On March 5, one of the applicants, a Los Angeles college student, received an e-mail from Harvard reading, in part, ''We have been informed by ApplyYourself Inc. that your PIN [personal identification number] and password were inappropriately used to access admissions information." A previously scheduled interview with Harvard admissions officers was canceled.
The other applicant, a California investment banker, also had her Harvard interview canceled. ''It's kind of like being given a death sentence," she said. Both have also applied to Stanford and sent its admission officers essays explaining their actions. They are awaiting Stanford's decisions this week.
When they learned of the breaches, the schools immediately deplored them. Carnegie Mellon's Tepper School on March 4 became the first to declare it would reject an applicant who had sought to access his file. Then, on March 7, Harvard weighed in.
''This behavior is unethical at best," Harvard's dean, Kim B. Clark, said in a statement, ''a serious breach of trust that cannot be countered by rationalization. Any applicant found to have done so will not be admitted to this school."

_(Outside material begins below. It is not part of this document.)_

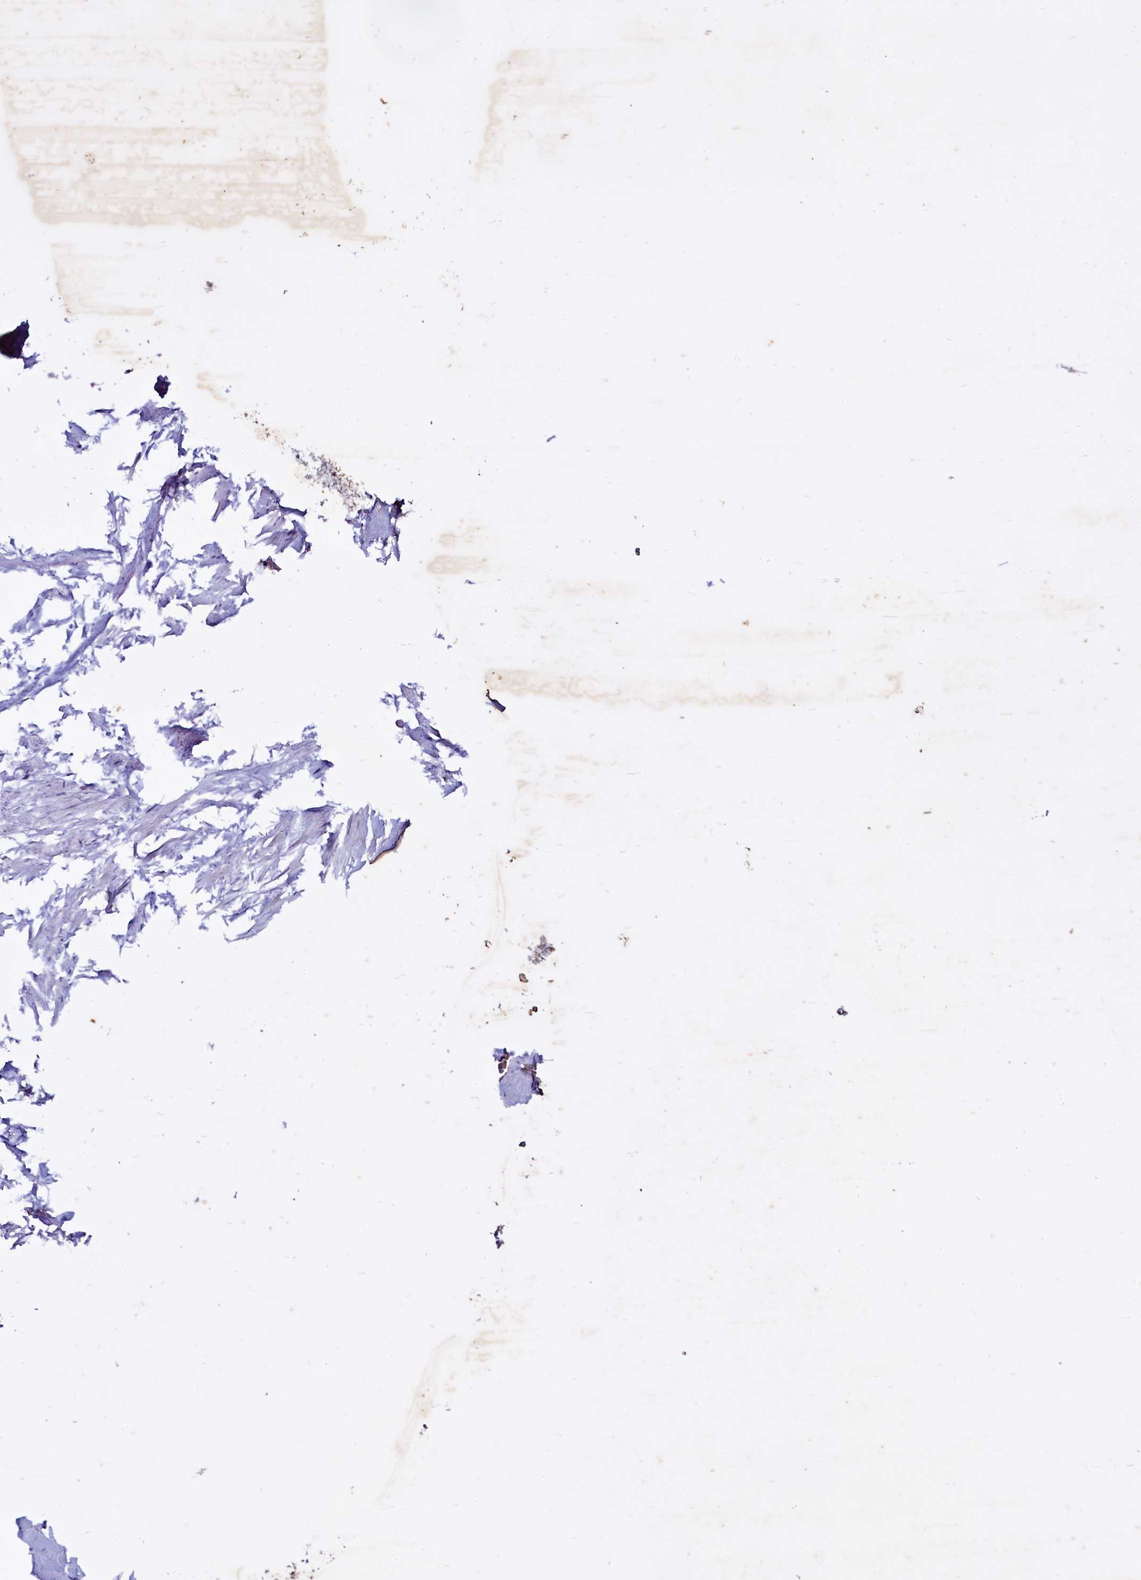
{"staining": {"intensity": "negative", "quantity": "none", "location": "none"}, "tissue": "soft tissue", "cell_type": "Fibroblasts", "image_type": "normal", "snomed": [{"axis": "morphology", "description": "Normal tissue, NOS"}, {"axis": "morphology", "description": "Adenocarcinoma, Low grade"}, {"axis": "topography", "description": "Prostate"}, {"axis": "topography", "description": "Peripheral nerve tissue"}], "caption": "Immunohistochemical staining of normal soft tissue reveals no significant positivity in fibroblasts.", "gene": "SELENOT", "patient": {"sex": "male", "age": 63}}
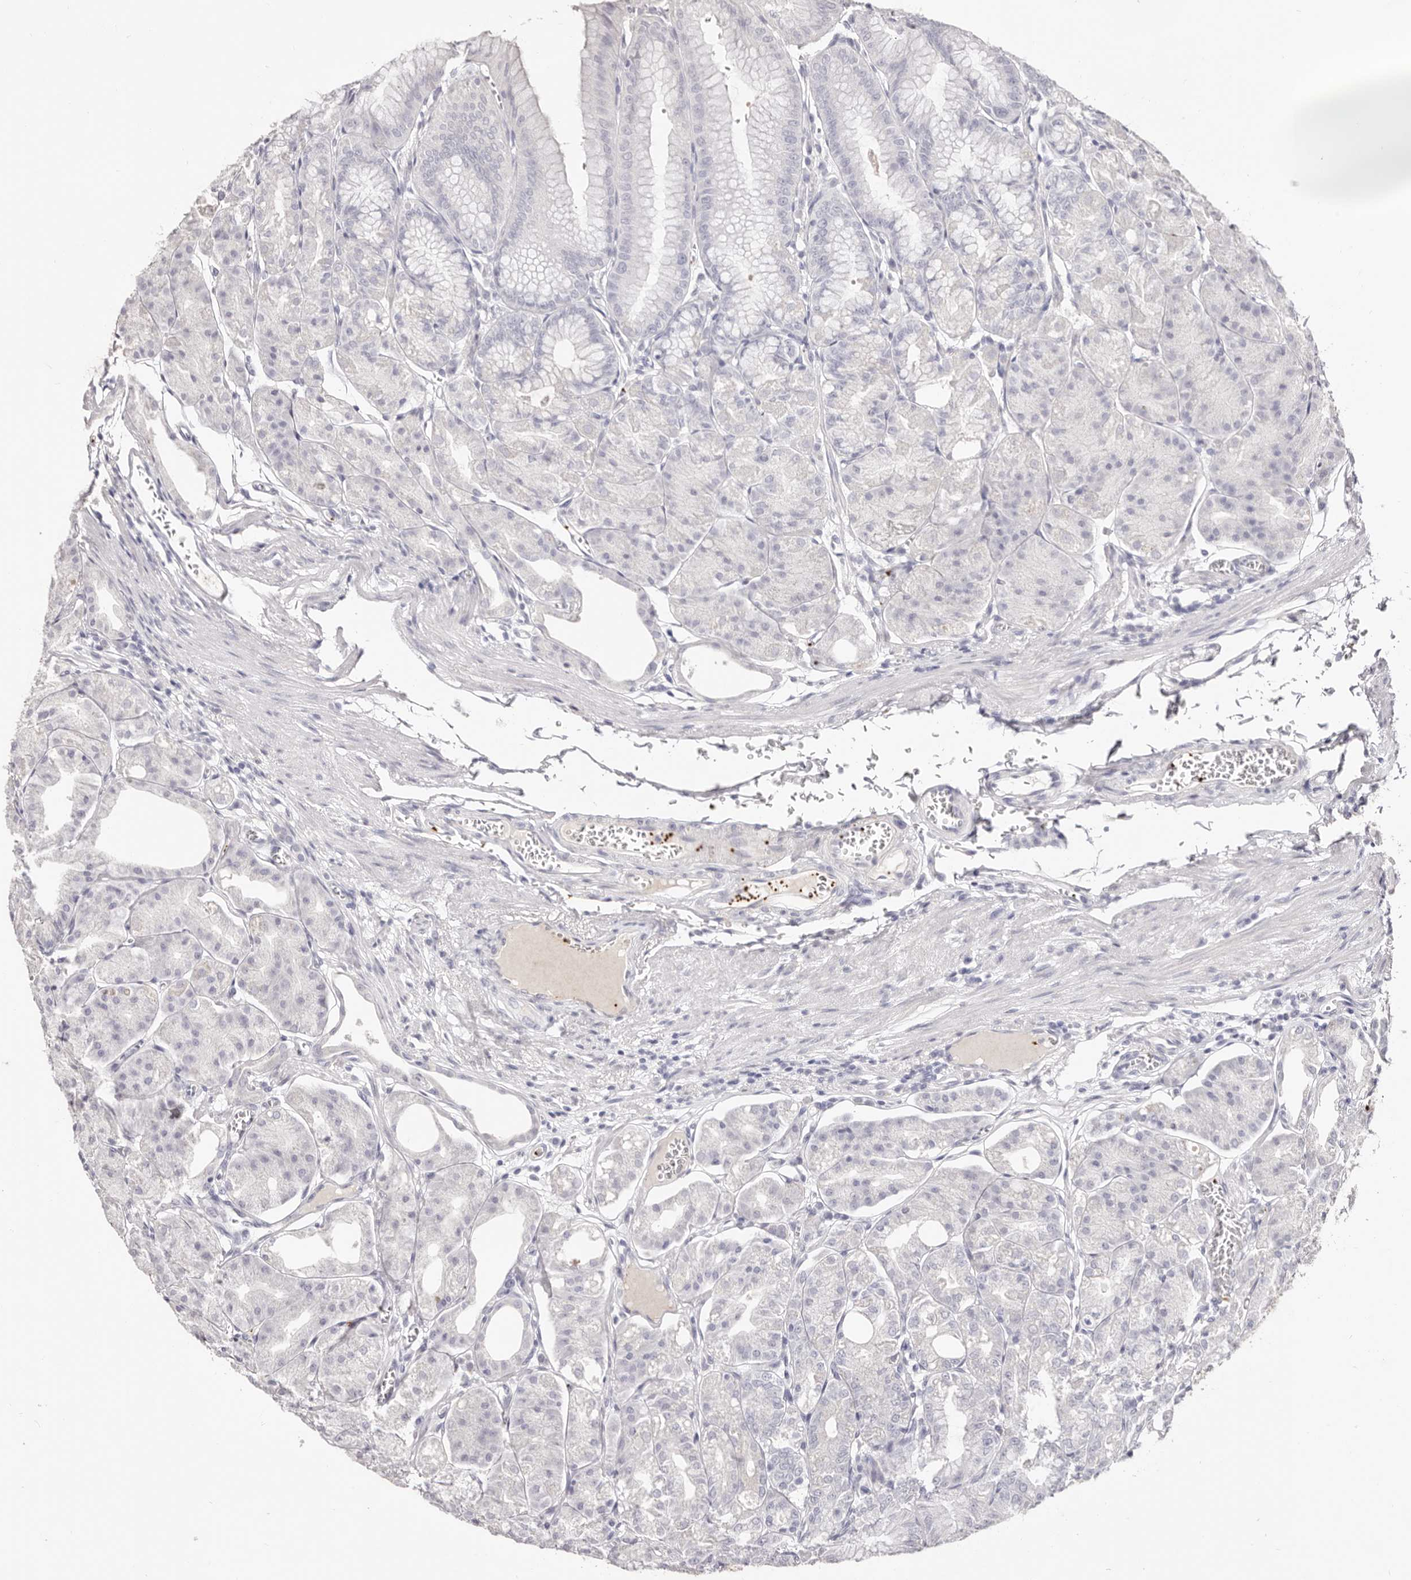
{"staining": {"intensity": "negative", "quantity": "none", "location": "none"}, "tissue": "stomach", "cell_type": "Glandular cells", "image_type": "normal", "snomed": [{"axis": "morphology", "description": "Normal tissue, NOS"}, {"axis": "topography", "description": "Stomach, lower"}], "caption": "Glandular cells are negative for brown protein staining in benign stomach. (Stains: DAB immunohistochemistry with hematoxylin counter stain, Microscopy: brightfield microscopy at high magnification).", "gene": "PF4", "patient": {"sex": "male", "age": 71}}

Clark, in an interview that day, said rejected applicants would be permitted to reapply in future years. But he also said Harvard would review the hacking incident in considering those applications.
MIT and Duke's Fuqua School soon embraced Harvard's position. But on March 14, Stanford's business school dean, Robert L. Joss, outlined a more nuanced approach: ''In the best case, what has been demonstrated here is a lack of judgment; in the worst case, a lack of integrity. However, Stanford will neither make a collective decision on individual applications nor issue a broad statement on specific cases."
Joss said Stanford had resisted ''external pressure" from alumni and others to make a statement of automatic denial. In an interview, he defended Stanford's ''individualized approach." But he also said ''it's pretty unlikely" the school will admit any of the 41 applicants.
Dartmouth's Tuck School was the last to make its position known. It did so March 17, days before it was scheduled to issue its decisions. ''The involvement in this incident was deemed a very important, negative factor, but only one of many factors in our admissions decisions," wrote Paul Danos, the Tuck dean.
In an interview, Danos said, ''It would have been a lot easier to take a blanket negative approach. But that's not the way we do things."
The raging debate has not only been about which business schools got it right, but also about the definition of hacking, whether the schools or ApplyYourself bore some responsibility for deploying computer software susceptible to security breaches, and the chances for successful lawsuits by business schools or by rejected students.
At MIT, computer science professor Philip Greenspun posted an entry on his weblog questioning the reaction of Harvard and MIT. ''B-schools are degrading the term 'computer hacking' " by applying it to this situation, Greenspun wrote, faulting schools for outsourcing the processing of applications. Weinstein penned a New York Times op-ed piece suggesting pronouncements such as those from Harvard's Clark ''make Dean Wormer from 'Animal House' seem almost reasonable."
Neither Harvard nor MIT is backing down. ''It's analogous to what our faculty have found to be at the heart of some of the recent corporate scandals," said David R. Lampe, a Harvard spokesman. ''Someone makes a small and seemingly innocent decision that tests the limits of an accounting rule, and down the road they find they have stepped off the path."